» **Leestekst**
■ ■ ■ ■ ■
De Raad oordeelde dat, hoewel de vrijspraak op zichzelf als nieuw gegeven kan worden beschouwd, dit niet voldeed aan de criteria van artikel 4:6 van de Awb. De Raad benadrukte dat de bestuursrechter niet gebonden is aan de oordelen van de strafrechter, aangezien er in deze procedures andere rechtsvragen en procesrechten aan de orde zijn. De Raad concludeerde dat het college bevoegd was om het verzoek van appellant af te wijzen en dat er geen reden was om te oordelen dat het college niet in redelijkheid van deze bevoegdheid gebruik had kunnen maken.

Uiteindelijk bevestigde de Centrale Raad van Beroep de aangevallen uitspraak van de rechtbank en wees de proceskostenveroordeling af.

Uitspraak

12/1286 WWB
Centrale Raad van Beroep
Enkelvoudige kamer
Uitspraak op het hoger beroep tegen de uitspraak van de rechtbank Zwolle-Lelystad van
3 februari 2012, 11/2237 (aangevallen uitspraak)
Partijen:
[Appellant] te [woonplaats](appellant)
het college van burgemeester en wethouders van Zwolle (college)
PROCESVERLOOP
Namens appellant heeft mr. C.J. van Woerden, advocaat, hoger beroep ingesteld.
Het college heeft een verweerschrift ingediend.
Het onderzoek ter zitting heeft plaatsgevonden op 6 augustus 2013. Appellant is verschenen, bijgestaan door mr. Van Woerden. Het college heeft zich laten vertegenwoordigen door
mr. A. Blom.

OVERWEGINGEN

1.
De Raad gaat uit van de volgende in dit geding van belang zijnde feiten en omstandigheden.
1.1.
■ ■ ■ ■ ■
» **Opgeslagen gegevens**
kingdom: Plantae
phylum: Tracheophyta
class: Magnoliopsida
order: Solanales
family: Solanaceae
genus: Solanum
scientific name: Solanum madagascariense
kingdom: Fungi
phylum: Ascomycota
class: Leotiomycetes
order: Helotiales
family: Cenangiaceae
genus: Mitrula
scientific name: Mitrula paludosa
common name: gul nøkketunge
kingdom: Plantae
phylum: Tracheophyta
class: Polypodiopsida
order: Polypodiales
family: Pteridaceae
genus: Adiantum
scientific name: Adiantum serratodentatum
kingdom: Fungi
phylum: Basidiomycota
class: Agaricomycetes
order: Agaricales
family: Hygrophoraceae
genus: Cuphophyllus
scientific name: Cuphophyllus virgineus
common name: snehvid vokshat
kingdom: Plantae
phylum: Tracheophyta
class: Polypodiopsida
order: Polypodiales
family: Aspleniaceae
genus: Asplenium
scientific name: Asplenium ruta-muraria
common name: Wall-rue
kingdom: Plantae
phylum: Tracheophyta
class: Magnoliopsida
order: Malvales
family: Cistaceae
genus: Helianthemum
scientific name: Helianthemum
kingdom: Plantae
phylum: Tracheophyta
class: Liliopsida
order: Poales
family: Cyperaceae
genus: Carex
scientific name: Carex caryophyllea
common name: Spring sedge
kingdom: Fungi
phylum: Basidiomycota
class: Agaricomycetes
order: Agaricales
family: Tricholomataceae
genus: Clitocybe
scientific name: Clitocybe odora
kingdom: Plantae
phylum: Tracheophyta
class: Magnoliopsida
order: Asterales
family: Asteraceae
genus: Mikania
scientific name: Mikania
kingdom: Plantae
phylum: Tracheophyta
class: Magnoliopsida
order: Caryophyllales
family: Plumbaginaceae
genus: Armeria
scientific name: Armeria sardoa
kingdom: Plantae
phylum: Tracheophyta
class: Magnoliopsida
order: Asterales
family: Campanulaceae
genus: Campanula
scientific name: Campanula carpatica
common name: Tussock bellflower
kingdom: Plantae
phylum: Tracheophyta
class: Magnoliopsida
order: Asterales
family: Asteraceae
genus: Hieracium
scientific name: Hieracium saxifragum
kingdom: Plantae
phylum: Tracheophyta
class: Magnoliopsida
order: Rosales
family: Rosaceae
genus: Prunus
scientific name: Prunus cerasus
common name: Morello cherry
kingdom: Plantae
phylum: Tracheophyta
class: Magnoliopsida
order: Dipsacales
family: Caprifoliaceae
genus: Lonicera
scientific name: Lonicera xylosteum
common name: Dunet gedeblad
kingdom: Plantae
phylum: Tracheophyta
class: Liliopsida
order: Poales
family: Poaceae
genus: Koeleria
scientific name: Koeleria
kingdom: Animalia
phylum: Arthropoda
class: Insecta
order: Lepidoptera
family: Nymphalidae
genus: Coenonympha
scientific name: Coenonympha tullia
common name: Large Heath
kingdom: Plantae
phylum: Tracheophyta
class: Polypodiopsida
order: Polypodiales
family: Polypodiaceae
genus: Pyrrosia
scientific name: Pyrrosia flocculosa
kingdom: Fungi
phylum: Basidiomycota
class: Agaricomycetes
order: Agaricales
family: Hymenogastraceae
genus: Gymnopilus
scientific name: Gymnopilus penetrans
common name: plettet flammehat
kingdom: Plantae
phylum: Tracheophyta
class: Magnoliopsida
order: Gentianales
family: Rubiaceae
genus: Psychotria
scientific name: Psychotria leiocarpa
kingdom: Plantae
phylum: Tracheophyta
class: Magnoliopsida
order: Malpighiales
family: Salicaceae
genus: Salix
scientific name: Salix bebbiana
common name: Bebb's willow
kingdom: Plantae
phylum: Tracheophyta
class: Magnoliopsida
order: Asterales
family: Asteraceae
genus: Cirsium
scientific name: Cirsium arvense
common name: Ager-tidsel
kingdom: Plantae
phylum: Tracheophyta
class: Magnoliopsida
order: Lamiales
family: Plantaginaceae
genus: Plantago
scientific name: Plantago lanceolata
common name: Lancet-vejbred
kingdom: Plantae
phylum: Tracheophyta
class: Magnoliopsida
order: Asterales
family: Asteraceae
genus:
■ ■ ■ ■ ■
» **Uit te voeren opdrachten**
**1.** Door wie liet het college zich volgens de leestekst over de uitspraak van de Centrale Raad van Beroep ter zitting vertegenwoordigen?
**2.** Schrijf een vervolg op de leestekst over de uitspraak van de Centrale Raad van Beroep, te beginnen na „1.1.”.

» **Resultaten per opdracht**
**1.** Door mr. A. Blom.

**2.**
Bij besluit van 11 december 2008 heeft het college op grond van hoofdelijke aansprakelijkheid van appellant mede van hem een bedrag van € 87.473,05 aan kosten van bijstand teruggevorderd. Dat bedrag heeft betrekking op aan [naam S.]([naam S.]) verleende bijstand over de periode van 20 april 2000 tot 1 november 2008. Aan die terugvordering ligt ten grondslag dat [naam S.] over die periode, zonder daarvan aan het college mededeling te doen, een gezamenlijke huishouding voerde met appellant als gevolg waarvan zij in die periode ten onrechte bijstand heeft ontvangen naar de norm voor een alleenstaande (ouder).
1.2.
Bij besluit van 29 april 2009 heeft het college het bezwaar tegen het besluit van 11 december 2008 ongegrond verklaard. Appellant heeft tegen dit besluit geen beroep ingesteld.
1.3.
Op 20 juni 2011 heeft appellant het college verzocht van het besluit van 11 december 2008 terug te komen op grond van de omstandigheid dat de politierechter appellant van de hem ten laste gelegde valsheid in geschrifte en opzetheling heeft vrijgesproken.
1.4.
Bij besluit van 23 juni 2011 heeft het college dat verzoek afgewezen op de grond dat geen sprake is van nieuw gebleken feiten of veranderde omstandigheden in de zin van artikel 4:6 van de Algemene wet bestuursrecht (Awb), die een terugkomen van het besluit tot herziening en terugvordering rechtvaardigen.
1.5.
Bij besluit van 5 oktober 2011 (bestreden besluit) heeft het college het bezwaar tegen het besluit van 23 juni 2011 ongegrond verklaard.
2.
Bij de aangevallen uitspraak heeft de rechtbank het beroep tegen het bestreden besluit ongegrond verklaard.
3.
Appellant heeft zich in hoger beroep tegen de aangevallen uitspraak gekeerd. Appellant heeft aangevoerd dat hij door de politierechter is vrijgesproken ter zake van valsheid in geschrifte en opzetheling en dat dit een nieuw gegeven is waaraan de bestuursrechter gevolgen dient te verbinden.
4.
De Raad komt tot de volgende beoordeling.
4.1.
In artikel 4:6, eerste lid, van de Algemene wet bestuursrecht (Awb) is bepaald dat, indien na een geheel of gedeeltelijk afwijzende beschikking een nieuwe aanvraag wordt gedaan, de aanvrager gehouden is nieuw gebleken feiten of veranderde omstandigheden te vermelden. Ingevolge het tweede lid kan het bestuursorgaan, wanneer geen nieuw gebleken feiten of veranderde omstandigheden worden vermeld, zonder toepassing te geven aan artikel 4:5 van de Awb, de aanvraag afwijzen onder verwijzing naar zijn eerdere afwijzende besluit.
4.2.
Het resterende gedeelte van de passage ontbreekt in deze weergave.